::: Provided data
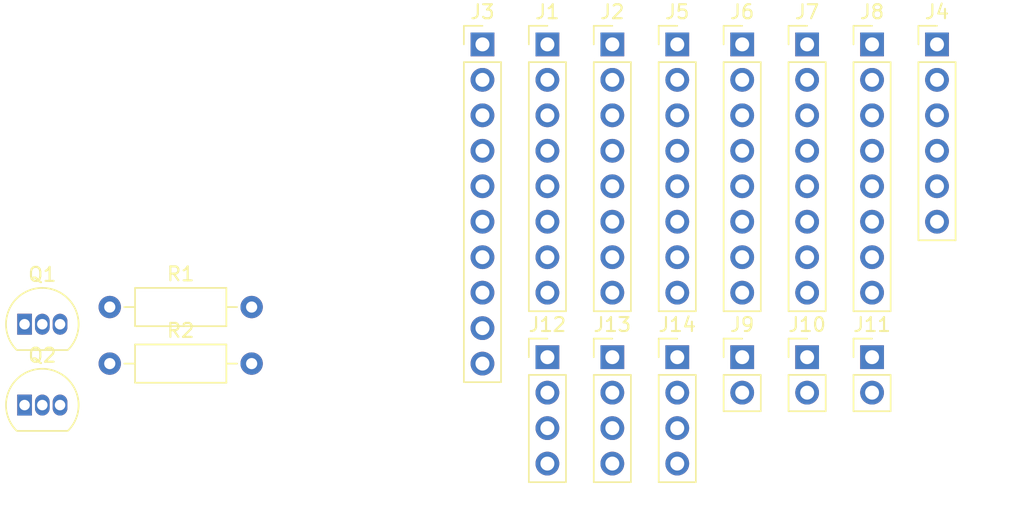
<source format=kicad_pcb>
(kicad_pcb (version 20221018) (generator pcbnew)

  (general
    (thickness 1.6)
  )

  (paper "A4")
  (layers
    (0 "F.Cu" signal)
    (31 "B.Cu" signal)
    (32 "B.Adhes" user "B.Adhesive")
    (33 "F.Adhes" user "F.Adhesive")
    (34 "B.Paste" user)
    (35 "F.Paste" user)
    (36 "B.SilkS" user "B.Silkscreen")
    (37 "F.SilkS" user "F.Silkscreen")
    (38 "B.Mask" user)
    (39 "F.Mask" user)
    (40 "Dwgs.User" user "User.Drawings")
    (41 "Cmts.User" user "User.Comments")
    (42 "Eco1.User" user "User.Eco1")
    (43 "Eco2.User" user "User.Eco2")
    (44 "Edge.Cuts" user)
    (45 "Margin" user)
    (46 "B.CrtYd" user "B.Courtyard")
    (47 "F.CrtYd" user "F.Courtyard")
    (48 "B.Fab" user)
    (49 "F.Fab" user)
    (50 "User.1" user)
    (51 "User.2" user)
    (52 "User.3" user)
    (53 "User.4" user)
    (54 "User.5" user)
    (55 "User.6" user)
    (56 "User.7" user)
    (57 "User.8" user)
    (58 "User.9" user)
  )

  (setup
    (pad_to_mask_clearance 0)
    (pcbplotparams
      (layerselection 0x00010fc_ffffffff)
      (plot_on_all_layers_selection 0x0000000_00000000)
      (disableapertmacros false)
      (usegerberextensions false)
      (usegerberattributes true)
      (usegerberadvancedattributes true)
      (creategerberjobfile true)
      (dashed_line_dash_ratio 12.000000)
      (dashed_line_gap_ratio 3.000000)
      (svgprecision 4)
      (plotframeref false)
      (viasonmask false)
      (mode 1)
      (useauxorigin false)
      (hpglpennumber 1)
      (hpglpenspeed 20)
      (hpglpendiameter 15.000000)
      (dxfpolygonmode true)
      (dxfimperialunits true)
      (dxfusepcbnewfont true)
      (psnegative false)
      (psa4output false)
      (plotreference true)
      (plotvalue true)
      (plotinvisibletext false)
      (sketchpadsonfab false)
      (subtractmaskfromsilk false)
      (outputformat 1)
      (mirror false)
      (drillshape 1)
      (scaleselection 1)
      (outputdirectory "")
    )
  )

  (net 0 "")
  (net 1 "GND")
  (net 2 "/CameraSwitch")
  (net 3 "Net-(Q1-C)")
  (net 4 "/FanSwitch")
  (net 5 "/FanGround")
  (net 6 "Net-(J9-Pin_2)")
  (net 7 "/Setup5")
  (net 8 "/Setup4")
  (net 9 "/Setup3")
  (net 10 "/Setup2")
  (net 11 "/Setup1")
  (net 12 "unconnected-(J1-Pin_6-Pad6)")
  (net 13 "unconnected-(J1-Pin_7-Pad7)")
  (net 14 "unconnected-(J1-Pin_8-Pad8)")
  (net 15 "unconnected-(J2-Pin_1-Pad1)")
  (net 16 "unconnected-(J2-Pin_2-Pad2)")
  (net 17 "unconnected-(J2-Pin_3-Pad3)")
  (net 18 "unconnected-(J2-Pin_4-Pad4)")
  (net 19 "VCC")
  (net 20 "VEE")
  (net 21 "/BaseStep")
  (net 22 "/BaseDirection")
  (net 23 "/ArmStep")
  (net 24 "/ArmDirection")
  (net 25 "unconnected-(J3-Pin_7-Pad7)")
  (net 26 "unconnected-(J3-Pin_8-Pad8)")
  (net 27 "unconnected-(J3-Pin_9-Pad9)")
  (net 28 "unconnected-(J3-Pin_10-Pad10)")
  (net 29 "/LimitSwitch1")
  (net 30 "/LimitSwitch2")
  (net 31 "unconnected-(J4-Pin_3-Pad3)")
  (net 32 "unconnected-(J4-Pin_4-Pad4)")
  (net 33 "unconnected-(J4-Pin_5-Pad5)")
  (net 34 "unconnected-(J4-Pin_6-Pad6)")
  (net 35 "unconnected-(J5-Pin_3-Pad3)")
  (net 36 "unconnected-(J6-Pin_3-Pad3)")
  (net 37 "/MotorPos")
  (net 38 "/MotorGround")
  (net 39 "/ArmStep4")
  (net 40 "/ArmStep3")
  (net 41 "/ArmStep2")
  (net 42 "/ArmStep1")
  (net 43 "/BaseStep4")
  (net 44 "/BaseStep3")
  (net 45 "/BaseStep2")
  (net 46 "/BaseStep1")

  (footprint "Package_TO_SOT_THT:TO-92_Inline" (layer "F.Cu") (at 105.66 94.41))

  (footprint "Connector_PinHeader_2.54mm:PinHeader_1x08_P2.54mm_Vertical" (layer "F.Cu") (at 147.75 68.58))

  (footprint "Connector_PinHeader_2.54mm:PinHeader_1x04_P2.54mm_Vertical" (layer "F.Cu") (at 152.4 90.98))

  (footprint "Connector_PinHeader_2.54mm:PinHeader_1x06_P2.54mm_Vertical" (layer "F.Cu") (at 171 68.58))

  (footprint "Connector_PinHeader_2.54mm:PinHeader_1x10_P2.54mm_Vertical" (layer "F.Cu") (at 138.45 68.58))

  (footprint "Connector_PinHeader_2.54mm:PinHeader_1x04_P2.54mm_Vertical" (layer "F.Cu") (at 147.75 90.98))

  (footprint "Resistor_THT:R_Axial_DIN0207_L6.3mm_D2.5mm_P10.16mm_Horizontal" (layer "F.Cu") (at 111.76 91.44))

  (footprint "Connector_PinHeader_2.54mm:PinHeader_1x08_P2.54mm_Vertical" (layer "F.Cu") (at 157.05 68.58))

  (footprint "Resistor_THT:R_Axial_DIN0207_L6.3mm_D2.5mm_P10.16mm_Horizontal" (layer "F.Cu") (at 111.76 87.39))

  (footprint "Connector_PinHeader_2.54mm:PinHeader_1x08_P2.54mm_Vertical" (layer "F.Cu") (at 166.35 68.58))

  (footprint "Package_TO_SOT_THT:TO-92_Inline" (layer "F.Cu") (at 105.66 88.62))

  (footprint "Connector_PinHeader_2.54mm:PinHeader_1x08_P2.54mm_Vertical" (layer "F.Cu") (at 161.7 68.58))

  (footprint "Connector_PinHeader_2.54mm:PinHeader_1x02_P2.54mm_Vertical" (layer "F.Cu") (at 166.35 90.98))

  (footprint "Connector_PinHeader_2.54mm:PinHeader_1x02_P2.54mm_Vertical" (layer "F.Cu") (at 161.7 90.98))

  (footprint "Connector_PinHeader_2.54mm:PinHeader_1x08_P2.54mm_Vertical" (layer "F.Cu") (at 152.4 68.58))

  (footprint "Connector_PinHeader_2.54mm:PinHeader_1x08_P2.54mm_Vertical" (layer "F.Cu") (at 143.1 68.58))

  (footprint "Connector_PinHeader_2.54mm:PinHeader_1x04_P2.54mm_Vertical" (layer "F.Cu") (at 143.1 90.98))

  (footprint "Connector_PinHeader_2.54mm:PinHeader_1x02_P2.54mm_Vertical" (layer "F.Cu") (at 157.05 90.98))

)

</source>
::::::
What the exercise asks =
Output all of the records word for word, and keep the pictures out of the copy.

Solved problem =
<source format=kicad_pcb>
(kicad_pcb (version 20221018) (generator pcbnew)

  (general
    (thickness 1.6)
  )

  (paper "A4")
  (layers
    (0 "F.Cu" signal)
    (31 "B.Cu" signal)
    (32 "B.Adhes" user "B.Adhesive")
    (33 "F.Adhes" user "F.Adhesive")
    (34 "B.Paste" user)
    (35 "F.Paste" user)
    (36 "B.SilkS" user "B.Silkscreen")
    (37 "F.SilkS" user "F.Silkscreen")
    (38 "B.Mask" user)
    (39 "F.Mask" user)
    (40 "Dwgs.User" user "User.Drawings")
    (41 "Cmts.User" user "User.Comments")
    (42 "Eco1.User" user "User.Eco1")
    (43 "Eco2.User" user "User.Eco2")
    (44 "Edge.Cuts" user)
    (45 "Margin" user)
    (46 "B.CrtYd" user "B.Courtyard")
    (47 "F.CrtYd" user "F.Courtyard")
    (48 "B.Fab" user)
    (49 "F.Fab" user)
    (50 "User.1" user)
    (51 "User.2" user)
    (52 "User.3" user)
    (53 "User.4" user)
    (54 "User.5" user)
    (55 "User.6" user)
    (56 "User.7" user)
    (57 "User.8" user)
    (58 "User.9" user)
  )

  (setup
    (pad_to_mask_clearance 0)
    (pcbplotparams
      (layerselection 0x00010fc_ffffffff)
      (plot_on_all_layers_selection 0x0000000_00000000)
      (disableapertmacros false)
      (usegerberextensions false)
      (usegerberattributes true)
      (usegerberadvancedattributes true)
      (creategerberjobfile true)
      (dashed_line_dash_ratio 12.000000)
      (dashed_line_gap_ratio 3.000000)
      (svgprecision 4)
      (plotframeref false)
      (viasonmask false)
      (mode 1)
      (useauxorigin false)
      (hpglpennumber 1)
      (hpglpenspeed 20)
      (hpglpendiameter 15.000000)
      (dxfpolygonmode true)
      (dxfimperialunits true)
      (dxfusepcbnewfont true)
      (psnegative false)
      (psa4output false)
      (plotreference true)
      (plotvalue true)
      (plotinvisibletext false)
      (sketchpadsonfab false)
      (subtractmaskfromsilk false)
      (outputformat 1)
      (mirror false)
      (drillshape 1)
      (scaleselection 1)
      (outputdirectory "")
    )
  )

  (net 0 "")
  (net 1 "GND")
  (net 2 "/CameraSwitch")
  (net 3 "Net-(Q1-C)")
  (net 4 "/FanSwitch")
  (net 5 "/FanGround")
  (net 6 "Net-(J9-Pin_2)")
  (net 7 "/Setup5")
  (net 8 "/Setup4")
  (net 9 "/Setup3")
  (net 10 "/Setup2")
  (net 11 "/Setup1")
  (net 12 "unconnected-(J1-Pin_6-Pad6)")
  (net 13 "unconnected-(J1-Pin_7-Pad7)")
  (net 14 "unconnected-(J1-Pin_8-Pad8)")
  (net 15 "unconnected-(J2-Pin_1-Pad1)")
  (net 16 "unconnected-(J2-Pin_2-Pad2)")
  (net 17 "unconnected-(J2-Pin_3-Pad3)")
  (net 18 "unconnected-(J2-Pin_4-Pad4)")
  (net 19 "VCC")
  (net 20 "VEE")
  (net 21 "/BaseStep")
  (net 22 "/BaseDirection")
  (net 23 "/ArmStep")
  (net 24 "/ArmDirection")
  (net 25 "unconnected-(J3-Pin_7-Pad7)")
  (net 26 "unconnected-(J3-Pin_8-Pad8)")
  (net 27 "unconnected-(J3-Pin_9-Pad9)")
  (net 28 "unconnected-(J3-Pin_10-Pad10)")
  (net 29 "/LimitSwitch1")
  (net 30 "/LimitSwitch2")
  (net 31 "unconnected-(J4-Pin_3-Pad3)")
  (net 32 "unconnected-(J4-Pin_4-Pad4)")
  (net 33 "unconnected-(J4-Pin_5-Pad5)")
  (net 34 "unconnected-(J4-Pin_6-Pad6)")
  (net 35 "unconnected-(J5-Pin_3-Pad3)")
  (net 36 "unconnected-(J6-Pin_3-Pad3)")
  (net 37 "/MotorPos")
  (net 38 "/MotorGround")
  (net 39 "/ArmStep4")
  (net 40 "/ArmStep3")
  (net 41 "/ArmStep2")
  (net 42 "/ArmStep1")
  (net 43 "/BaseStep4")
  (net 44 "/BaseStep3")
  (net 45 "/BaseStep2")
  (net 46 "/BaseStep1")

  (footprint "Package_TO_SOT_THT:TO-92_Inline" (layer "F.Cu") (at 105.66 94.41))

  (footprint "Connector_PinHeader_2.54mm:PinHeader_1x08_P2.54mm_Vertical" (layer "F.Cu") (at 147.75 68.58))

  (footprint "Connector_PinHeader_2.54mm:PinHeader_1x04_P2.54mm_Vertical" (layer "F.Cu") (at 152.4 90.98))

  (footprint "Connector_PinHeader_2.54mm:PinHeader_1x06_P2.54mm_Vertical" (layer "F.Cu") (at 171 68.58))

  (footprint "Connector_PinHeader_2.54mm:PinHeader_1x10_P2.54mm_Vertical" (layer "F.Cu") (at 138.45 68.58))

  (footprint "Connector_PinHeader_2.54mm:PinHeader_1x04_P2.54mm_Vertical" (layer "F.Cu") (at 147.75 90.98))

  (footprint "Resistor_THT:R_Axial_DIN0207_L6.3mm_D2.5mm_P10.16mm_Horizontal" (layer "F.Cu") (at 111.76 91.44))

  (footprint "Connector_PinHeader_2.54mm:PinHeader_1x08_P2.54mm_Vertical" (layer "F.Cu") (at 157.05 68.58))

  (footprint "Resistor_THT:R_Axial_DIN0207_L6.3mm_D2.5mm_P10.16mm_Horizontal" (layer "F.Cu") (at 111.76 87.39))

  (footprint "Connector_PinHeader_2.54mm:PinHeader_1x08_P2.54mm_Vertical" (layer "F.Cu") (at 166.35 68.58))

  (footprint "Package_TO_SOT_THT:TO-92_Inline" (layer "F.Cu") (at 105.66 88.62))

  (footprint "Connector_PinHeader_2.54mm:PinHeader_1x08_P2.54mm_Vertical" (layer "F.Cu") (at 161.7 68.58))

  (footprint "Connector_PinHeader_2.54mm:PinHeader_1x02_P2.54mm_Vertical" (layer "F.Cu") (at 166.35 90.98))

  (footprint "Connector_PinHeader_2.54mm:PinHeader_1x02_P2.54mm_Vertical" (layer "F.Cu") (at 161.7 90.98))

  (footprint "Connector_PinHeader_2.54mm:PinHeader_1x08_P2.54mm_Vertical" (layer "F.Cu") (at 152.4 68.58))

  (footprint "Connector_PinHeader_2.54mm:PinHeader_1x08_P2.54mm_Vertical" (layer "F.Cu") (at 143.1 68.58))

  (footprint "Connector_PinHeader_2.54mm:PinHeader_1x04_P2.54mm_Vertical" (layer "F.Cu") (at 143.1 90.98))

  (footprint "Connector_PinHeader_2.54mm:PinHeader_1x02_P2.54mm_Vertical" (layer "F.Cu") (at 157.05 90.98))

)

</source>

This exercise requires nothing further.